▸ **Brano da esaminare**:
####

Avete notato anche voi che la gente guida in maniera meno accorta di un tempo? I furgoni per la consegna delle merci che si fermano a ogni ora del giorno al centro della strada. Le auto in doppia fila davanti ai bar, senza nessuno a bordo, con le 4 frecce di emergenza accese. I ciclisti con le cuffie che passano senza fanale sui marciapiedi in ogni direzione. Le bici elettriche dei rider che sfrecciano silenziosamente ignorando i cartelli. I monopattini con due ragazzi a bordo che si muovono in senso vietato (chiacchierando fra loro). Fino ai pedoni che guardano il proprio cellulare attraversando gli incroci fuori dalle strisce pedonali. È una percezione dovuta all’età? Oppure un fenomeno solo della mia città? Non credo.
Io non ho mai avuto passione per la sociologia, ho scelto di studiare economia perché mi pareva un sapere più legato alla realtà. Tantomeno so qualcosa di psicologia sociale. Ma mi sono fatto un’idea che vorrei esporre in questo blog.
Secondo me gli anni del Covid ci hanno obbligati a comportamenti collettivi vincolanti cui non eravamo abituati da molti decenni, forse fin dalla seconda guerra mondiale. La fine del Covid e del lockdown ci hanno fatto di nuovo assaporare la bellezza delle libertà personali e, forse, anche il gusto per l’infrazione individuale (o di piccolo gruppo) delle norme esistenti: “Ho superato la pandemia, posso fare quello che voglio, mal che vada mi becco una multa”. Molti altri esempi si potrebbero fare a sostegno di questa tesi: dai genitori che picchiano i professori ai parenti che assaltano il personale sanitario, ma preferisco riferirmi a quello (teoricamente) meno violento del traffico. (Nella speranza che il nuovo Codice della Strada aumenti e non diminuisca le regole a partire dalle auto.)

####

▸ **Righe estratte**:
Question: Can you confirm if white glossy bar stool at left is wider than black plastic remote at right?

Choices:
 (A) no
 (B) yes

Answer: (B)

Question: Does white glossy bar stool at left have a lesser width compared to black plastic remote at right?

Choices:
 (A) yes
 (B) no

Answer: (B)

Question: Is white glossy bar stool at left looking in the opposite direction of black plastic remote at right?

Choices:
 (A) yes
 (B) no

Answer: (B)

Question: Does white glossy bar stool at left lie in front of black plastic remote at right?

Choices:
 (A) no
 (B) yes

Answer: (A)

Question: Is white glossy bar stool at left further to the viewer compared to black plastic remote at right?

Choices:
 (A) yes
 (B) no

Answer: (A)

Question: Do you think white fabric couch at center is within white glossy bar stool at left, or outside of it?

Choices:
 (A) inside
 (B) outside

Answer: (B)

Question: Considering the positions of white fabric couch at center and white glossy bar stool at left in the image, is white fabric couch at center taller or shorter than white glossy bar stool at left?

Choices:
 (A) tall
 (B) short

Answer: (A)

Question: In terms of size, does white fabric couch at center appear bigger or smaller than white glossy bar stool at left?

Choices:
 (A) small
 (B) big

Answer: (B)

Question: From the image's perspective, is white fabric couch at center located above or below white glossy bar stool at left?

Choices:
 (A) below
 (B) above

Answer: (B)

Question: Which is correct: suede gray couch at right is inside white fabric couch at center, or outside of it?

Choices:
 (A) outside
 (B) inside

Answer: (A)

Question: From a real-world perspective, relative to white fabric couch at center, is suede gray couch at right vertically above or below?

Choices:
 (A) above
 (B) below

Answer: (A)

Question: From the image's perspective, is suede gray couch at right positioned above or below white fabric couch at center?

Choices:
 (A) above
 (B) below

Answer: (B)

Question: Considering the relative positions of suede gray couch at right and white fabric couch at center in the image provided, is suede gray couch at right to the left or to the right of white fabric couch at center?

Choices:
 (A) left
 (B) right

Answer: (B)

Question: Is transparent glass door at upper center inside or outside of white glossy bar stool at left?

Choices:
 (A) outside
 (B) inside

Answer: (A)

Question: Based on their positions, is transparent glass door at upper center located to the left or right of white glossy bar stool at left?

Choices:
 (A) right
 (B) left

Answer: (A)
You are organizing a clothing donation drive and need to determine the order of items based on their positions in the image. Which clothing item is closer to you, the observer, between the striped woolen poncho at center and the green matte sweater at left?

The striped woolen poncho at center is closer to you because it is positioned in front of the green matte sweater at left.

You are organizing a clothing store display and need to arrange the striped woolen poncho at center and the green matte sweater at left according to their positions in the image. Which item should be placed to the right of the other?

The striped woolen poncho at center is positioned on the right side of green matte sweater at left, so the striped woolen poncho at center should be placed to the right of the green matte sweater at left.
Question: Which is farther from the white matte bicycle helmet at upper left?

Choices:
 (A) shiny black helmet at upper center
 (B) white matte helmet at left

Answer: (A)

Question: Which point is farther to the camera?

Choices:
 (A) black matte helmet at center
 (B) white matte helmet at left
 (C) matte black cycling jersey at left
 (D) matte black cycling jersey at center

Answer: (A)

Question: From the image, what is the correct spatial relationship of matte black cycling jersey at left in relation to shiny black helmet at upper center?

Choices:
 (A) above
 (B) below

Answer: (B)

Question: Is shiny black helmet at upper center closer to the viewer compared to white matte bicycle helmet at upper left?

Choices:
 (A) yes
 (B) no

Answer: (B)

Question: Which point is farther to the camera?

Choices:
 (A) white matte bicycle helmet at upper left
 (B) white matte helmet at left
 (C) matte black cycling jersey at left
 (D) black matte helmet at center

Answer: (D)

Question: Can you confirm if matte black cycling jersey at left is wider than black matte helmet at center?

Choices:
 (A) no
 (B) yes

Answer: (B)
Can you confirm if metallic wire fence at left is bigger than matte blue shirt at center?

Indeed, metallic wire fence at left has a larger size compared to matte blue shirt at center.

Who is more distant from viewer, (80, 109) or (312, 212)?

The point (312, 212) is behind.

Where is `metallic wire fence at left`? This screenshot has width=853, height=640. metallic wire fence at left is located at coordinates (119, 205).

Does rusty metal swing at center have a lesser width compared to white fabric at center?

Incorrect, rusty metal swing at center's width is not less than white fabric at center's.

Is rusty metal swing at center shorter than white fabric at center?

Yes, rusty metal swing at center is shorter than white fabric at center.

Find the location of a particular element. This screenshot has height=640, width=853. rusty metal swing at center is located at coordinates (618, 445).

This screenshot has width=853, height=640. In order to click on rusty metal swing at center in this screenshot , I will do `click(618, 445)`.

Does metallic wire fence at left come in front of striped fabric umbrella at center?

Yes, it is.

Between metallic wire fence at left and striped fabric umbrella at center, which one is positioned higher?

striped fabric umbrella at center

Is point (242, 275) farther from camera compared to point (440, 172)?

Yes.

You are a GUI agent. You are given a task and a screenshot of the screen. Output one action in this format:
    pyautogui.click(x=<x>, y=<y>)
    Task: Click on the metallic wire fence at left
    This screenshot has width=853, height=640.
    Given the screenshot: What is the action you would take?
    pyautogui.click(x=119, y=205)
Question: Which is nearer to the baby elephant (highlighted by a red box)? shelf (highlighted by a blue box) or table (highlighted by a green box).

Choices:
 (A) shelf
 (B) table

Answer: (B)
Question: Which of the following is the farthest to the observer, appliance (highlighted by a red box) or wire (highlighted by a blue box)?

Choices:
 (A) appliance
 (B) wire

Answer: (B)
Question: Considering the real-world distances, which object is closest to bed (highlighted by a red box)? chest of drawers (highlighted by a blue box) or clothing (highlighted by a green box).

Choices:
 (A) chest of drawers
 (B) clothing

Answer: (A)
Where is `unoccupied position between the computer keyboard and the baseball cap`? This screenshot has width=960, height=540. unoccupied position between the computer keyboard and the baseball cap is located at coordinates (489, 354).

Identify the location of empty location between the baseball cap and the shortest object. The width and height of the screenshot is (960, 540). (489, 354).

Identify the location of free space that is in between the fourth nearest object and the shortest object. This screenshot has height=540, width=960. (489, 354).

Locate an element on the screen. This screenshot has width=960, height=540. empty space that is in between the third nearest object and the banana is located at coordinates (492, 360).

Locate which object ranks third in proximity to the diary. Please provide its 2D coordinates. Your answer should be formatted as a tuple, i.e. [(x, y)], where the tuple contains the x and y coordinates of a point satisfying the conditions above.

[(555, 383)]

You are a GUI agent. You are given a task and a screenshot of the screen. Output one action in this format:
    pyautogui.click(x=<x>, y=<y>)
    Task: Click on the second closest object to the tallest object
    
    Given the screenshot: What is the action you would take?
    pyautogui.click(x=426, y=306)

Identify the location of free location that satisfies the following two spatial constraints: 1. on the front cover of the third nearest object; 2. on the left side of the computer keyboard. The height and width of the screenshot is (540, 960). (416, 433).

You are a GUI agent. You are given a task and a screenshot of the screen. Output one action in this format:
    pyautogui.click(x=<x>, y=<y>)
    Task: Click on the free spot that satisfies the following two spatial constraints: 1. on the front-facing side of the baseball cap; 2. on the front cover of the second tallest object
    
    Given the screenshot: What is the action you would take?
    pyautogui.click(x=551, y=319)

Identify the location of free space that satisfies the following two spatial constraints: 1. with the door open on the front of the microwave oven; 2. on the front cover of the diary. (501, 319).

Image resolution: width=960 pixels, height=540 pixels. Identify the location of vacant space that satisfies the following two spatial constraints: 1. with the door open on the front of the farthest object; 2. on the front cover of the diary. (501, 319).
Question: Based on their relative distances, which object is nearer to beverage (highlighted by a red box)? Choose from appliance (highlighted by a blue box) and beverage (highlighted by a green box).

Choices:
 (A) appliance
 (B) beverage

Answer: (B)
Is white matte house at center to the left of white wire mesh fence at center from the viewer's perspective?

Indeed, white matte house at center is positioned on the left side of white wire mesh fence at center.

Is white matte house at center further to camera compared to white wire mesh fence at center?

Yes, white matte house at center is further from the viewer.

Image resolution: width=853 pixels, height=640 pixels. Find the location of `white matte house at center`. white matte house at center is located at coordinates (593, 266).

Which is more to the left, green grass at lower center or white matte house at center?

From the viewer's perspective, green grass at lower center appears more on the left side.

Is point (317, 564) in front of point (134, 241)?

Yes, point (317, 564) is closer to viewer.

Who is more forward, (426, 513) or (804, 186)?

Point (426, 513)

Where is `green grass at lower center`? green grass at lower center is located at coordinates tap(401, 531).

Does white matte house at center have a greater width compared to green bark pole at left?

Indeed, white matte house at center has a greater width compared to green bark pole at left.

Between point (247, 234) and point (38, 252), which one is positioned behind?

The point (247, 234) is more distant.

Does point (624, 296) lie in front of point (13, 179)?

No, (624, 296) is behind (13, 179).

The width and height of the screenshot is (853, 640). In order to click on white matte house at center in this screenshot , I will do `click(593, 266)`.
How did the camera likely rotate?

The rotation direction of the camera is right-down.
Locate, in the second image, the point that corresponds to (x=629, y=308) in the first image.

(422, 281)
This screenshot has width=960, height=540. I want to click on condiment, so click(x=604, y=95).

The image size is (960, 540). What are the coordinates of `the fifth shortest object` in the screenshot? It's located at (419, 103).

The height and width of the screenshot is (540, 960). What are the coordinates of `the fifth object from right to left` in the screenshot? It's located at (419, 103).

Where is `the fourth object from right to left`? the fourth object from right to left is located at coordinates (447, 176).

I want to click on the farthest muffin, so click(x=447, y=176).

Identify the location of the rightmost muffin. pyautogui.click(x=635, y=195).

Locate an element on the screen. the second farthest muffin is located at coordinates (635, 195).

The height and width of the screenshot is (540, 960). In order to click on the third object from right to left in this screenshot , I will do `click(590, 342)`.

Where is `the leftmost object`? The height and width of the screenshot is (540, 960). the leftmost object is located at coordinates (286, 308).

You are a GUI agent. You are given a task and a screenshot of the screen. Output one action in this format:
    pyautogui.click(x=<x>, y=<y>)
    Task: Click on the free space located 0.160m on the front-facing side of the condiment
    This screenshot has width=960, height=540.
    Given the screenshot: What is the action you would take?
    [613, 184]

####

▸ **Compiti da svolgere**:
(1) Nel brano sul traffico, per quale motivo chi scrive ha scelto di studiare economia?
(2) Scrivi il seguito del brano sul traffico, partendo dopo la sua ultima frase.

▸ **Risposte per voce**:
(1) Perché sembrava un sapere più legato alla realtà.

(2)
Cercando di oggettivare questo concetto si potrebbe dire che l’atteggiamento individualista (“fuori dal coro”), una reazione comprensibile ai vincoli imposti dal Covid, si è tramutato in un atteggiamento ancora presente, e forse dominante, per una parte della società italiana.
Che ci sia anche questo fattore alla base dell’assenteismo elettorale? Almeno a sinistra? Una volta si votava soprattutto per appartenenza (addirittura di famiglia) a un partito o a un’area politica. Ora quel concetto non esiste più: a volte si vota per distinguersi da una componente politica. Un tempo si votava per un sindaco o un presidente di Regione quando si condivideva il suo programma. Ora lo si fa “a prescindere”, sulla base della simpatia che il candidato suscita o della sua antipatia. Oppure non si vota per manifestare la volontà di star fuori dal mondo politico di cui non si ha fiducia (e, a volte, nemmeno conoscenza).
Non voglio ignorare i torti della politica, specie a sinistra, che non ritiene più necessario il confronto fisico (in carne e ossa) con il cittadino elettore, illudendosi che parlare di se stessi sui social sia la stessa cosa che ascoltare la gente. Ma forse l’atteggiamento individualista da quale siamo partiti ha moltiplicato il peso del distacco. Anche perché la sinistra era abituata a rivolgersi alle collettività, alle comunità, alle classi sociali. Al contrario della destra che è più abituata, da molto tempo, a rivolgersi ai singoli e ai piccoli gruppi.
Forse questo fenomeno ha moltiplicato la già diffusa tendenza dei lavoratori dipendenti a non votare a sinistra perché non si identificano più negli ideali (o nelle ideologie) che sottintendono un’appartenenza di classe.
Forse è questa tendenza che obbliga le organizzazioni sindacali (sia padronali che del lavoro) ad attivare sempre più i servizi di assistenza ai singoli piuttosto che non le azioni collettive.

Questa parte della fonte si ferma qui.